Using WarpPLS in E-Collaboration Studies: What if I Have Only One Group and One Condition?


A new article discussing methodological issues based on WarpPLS is available. The article is titled “Using WarpPLS in E-Collaboration Studies: What if I Have Only One Group and One Condition?” A full text version of the article is available here as a PDF file. Below is the abstract of the article.

What if a researcher obtains empirical data by asking questions to gauge the effect of an e-collaboration technology on task performance, but does not obtain data on the extent to which the e-collaboration technology is used? This characterizes what is referred to here as a scenario with one group and one condition, where the researcher is essentially left with only one column of data to be analyzed. When this happens, often researchers do not know how to analyze the data, or analyze the data making incorrect assumptions and using unsuitable techniques. Some of WarpPLS’s features make it particularly useful in this type of scenario, such as its support for small samples and the use of data that does not meet parametric assumptions. The main goal of this paper is to help e-collaboration researchers use WarpPLS to analyze data in this type of scenario, where only one group and one condition are available. Two other scenarios are also discussed – a typical scenario, and a scenario with one group and two before-after technology introduction conditions. While the focus here is on e-collaboration, the recommendations apply to many other fields.

2 comments:

Unknown said...

Dear Dr Kock,

I found your statement of estimating the minimum sample size as:

N > ( 2.48 / Abs(bm) ) ^ 2

Could you please point out on how to get the Abs(bm) index in WarpPLS. Is it the smallest value of significant path coefficient in the model?

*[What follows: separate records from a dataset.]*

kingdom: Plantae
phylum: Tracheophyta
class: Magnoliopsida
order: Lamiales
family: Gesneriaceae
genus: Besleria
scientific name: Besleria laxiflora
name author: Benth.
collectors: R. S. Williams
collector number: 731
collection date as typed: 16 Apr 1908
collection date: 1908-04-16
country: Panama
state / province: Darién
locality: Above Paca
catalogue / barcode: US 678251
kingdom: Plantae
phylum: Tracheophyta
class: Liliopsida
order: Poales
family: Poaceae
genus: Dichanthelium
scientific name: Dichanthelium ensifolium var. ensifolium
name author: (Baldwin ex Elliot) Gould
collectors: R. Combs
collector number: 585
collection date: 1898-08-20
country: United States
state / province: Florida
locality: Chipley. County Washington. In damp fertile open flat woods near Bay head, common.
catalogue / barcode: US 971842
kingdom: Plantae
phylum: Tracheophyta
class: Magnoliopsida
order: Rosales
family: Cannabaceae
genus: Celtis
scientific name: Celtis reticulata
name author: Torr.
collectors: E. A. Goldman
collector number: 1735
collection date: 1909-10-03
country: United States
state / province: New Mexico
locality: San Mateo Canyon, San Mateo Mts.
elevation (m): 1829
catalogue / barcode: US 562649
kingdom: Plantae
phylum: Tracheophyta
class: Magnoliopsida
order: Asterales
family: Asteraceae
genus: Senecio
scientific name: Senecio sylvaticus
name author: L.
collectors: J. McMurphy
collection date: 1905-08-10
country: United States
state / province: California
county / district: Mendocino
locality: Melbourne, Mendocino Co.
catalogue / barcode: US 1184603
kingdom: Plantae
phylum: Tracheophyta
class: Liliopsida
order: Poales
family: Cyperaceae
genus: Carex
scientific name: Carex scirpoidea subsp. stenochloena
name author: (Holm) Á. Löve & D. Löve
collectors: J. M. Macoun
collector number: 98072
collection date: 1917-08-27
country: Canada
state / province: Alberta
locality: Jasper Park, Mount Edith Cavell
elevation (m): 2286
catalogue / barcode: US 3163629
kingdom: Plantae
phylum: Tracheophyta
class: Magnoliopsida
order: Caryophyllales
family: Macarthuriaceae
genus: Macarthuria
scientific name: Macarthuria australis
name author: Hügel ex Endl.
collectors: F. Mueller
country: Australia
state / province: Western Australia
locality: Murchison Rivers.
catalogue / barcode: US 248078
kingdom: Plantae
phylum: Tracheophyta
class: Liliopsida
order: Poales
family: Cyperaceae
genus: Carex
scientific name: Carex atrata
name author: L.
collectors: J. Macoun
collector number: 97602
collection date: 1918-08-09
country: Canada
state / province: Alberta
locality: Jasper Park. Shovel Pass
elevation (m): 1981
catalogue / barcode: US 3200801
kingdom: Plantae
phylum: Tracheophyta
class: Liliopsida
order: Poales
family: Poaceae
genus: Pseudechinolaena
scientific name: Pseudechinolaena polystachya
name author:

I compare 2 equal sample of 109 each group using the Factor based PLS type CFM1, warp3, and stable 3 algorithms.

The lowest path coefficient is 0.191 with the effect size index of 0.101. My concern is that the result is not significant due to small sample.

I appreciate your kind advice :)

Thank you so much.

Best regards,
Nurul

Ned Kock said...

Hi Nurul. Abs(bm) represents the path coefficient with the minimum absolute magnitude in the model.